DDPMPipeline类加载了一个预训练的 Deep Diffusion Probabilistic Model（DDPM）流水线，该模型用于生成蝴蝶图像。然后，它使用该流水线生成了8张蝴蝶图像，并通过make_grid` 函数将这些图像以横向排列的方式展示出来

训练一个扩散模型的步骤是这样的：从训练数据中加载一些图像。添加不同程度的噪音。将这些带噪声的输入馈送到模型中。评估模型在去噪这些输入方面的表现。利用这些信息来更新模型权重，然后重复上述步骤。

1.2 数据处理

import torchvision
from datasets import load_dataset
from torchvision import transforms

# 从 "huggan/smithsonian_butterflies_subset" 数据集中加载数据集的训练集部分
dataset = load_dataset("huggan/smithsonian_butterflies_subset", split="train")

# 或者，你也可以从本地文件夹加载图像数据
# dataset = load_dataset("imagefolder", data_dir="L:/mask_test/data/cow")
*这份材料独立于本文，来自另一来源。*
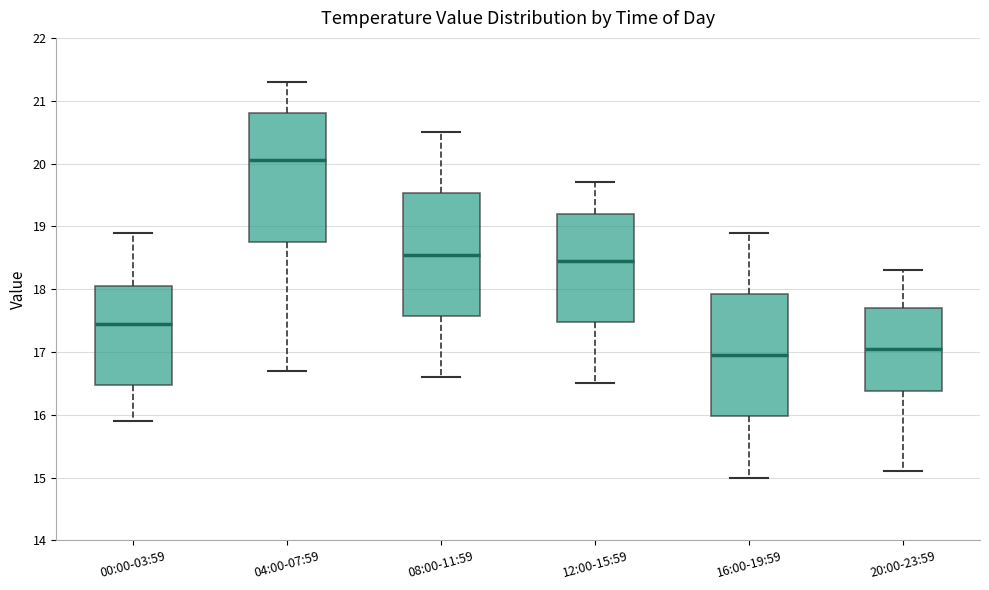

Which box's median line is the lowest?

16:00-19:59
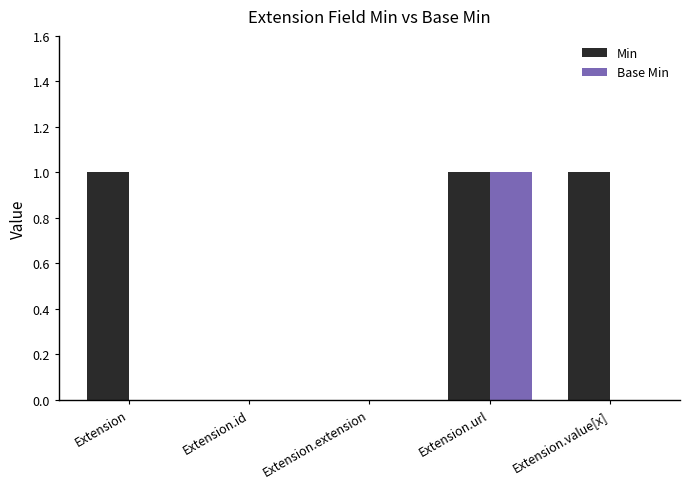

What is the sum of all Min values?

3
# 我们将使用 32 像素的正方形图像进行训练，但你也可以尝试更大的图像尺寸
image_size = 32

# 如果你的GPU内存不足，你可以降低批处理大小
batch_size = 64

# 定义数据增强操作
preprocess = transforms.Compose(
    [
        transforms.Resize((image_size, image_size)),  # 调整图像大小
        transforms.RandomHorizontalFlip(),  # 随机水平翻转（数据增强）
        transforms.ToTensor(),  # 转换为张量（范围为 0 到 1）
        transforms.Normalize([0.5], [0.5])  # 映射到范围为 (-1, 1)
    ]
)

# 定义一个转换函数，将数据集中的样本应用到上述的数据增强操作
def transform(examples):
    images = [preprocess(image.convert("RGB")) for image in examples["image"]]
    return {"images": images}

dataset.set_transform(transform)

# 从数据集中创建一个数据加载器，以批处理的方式提供经过变换的图像数据
train_dataloader = torch.utils.data.DataLoader(
    dataset, batch_size=batch_size, shuffle=True
)

通过对数据集进行数据增强，然后转化为PIL格式便于后续处理

1.3 定义调度程序

我们希望的是将这些输入图像添加噪音，然后将这些带噪声的图像馈送给模型。推断期间，使用模型预测逐步去除噪音

噪音调度程序确定在不同时间步骤添加多少噪音。以下是如何使用默认设置创建调度程序，用于’DDPM’的训练和采样（基于论文”Denoising Diffusion Probabilistic Models”）：

知识点DDPM原理:论文 ,了解DDPM的原理

from diffusers import DDPMScheduler

noise_scheduler = DDPMScheduler(num_train_timesteps=1000)
# One with too little noise added:
# noise_scheduler = DDPMScheduler(num_train_timesteps=1000, beta_start=0.001, beta_end=0.004)
# The 'cosine' schedule, which may be better for small image sizes:
noise_scheduler = DDPMScheduler(num_train_timesteps=1000, beta_schedule='squaredcos_cap_v2')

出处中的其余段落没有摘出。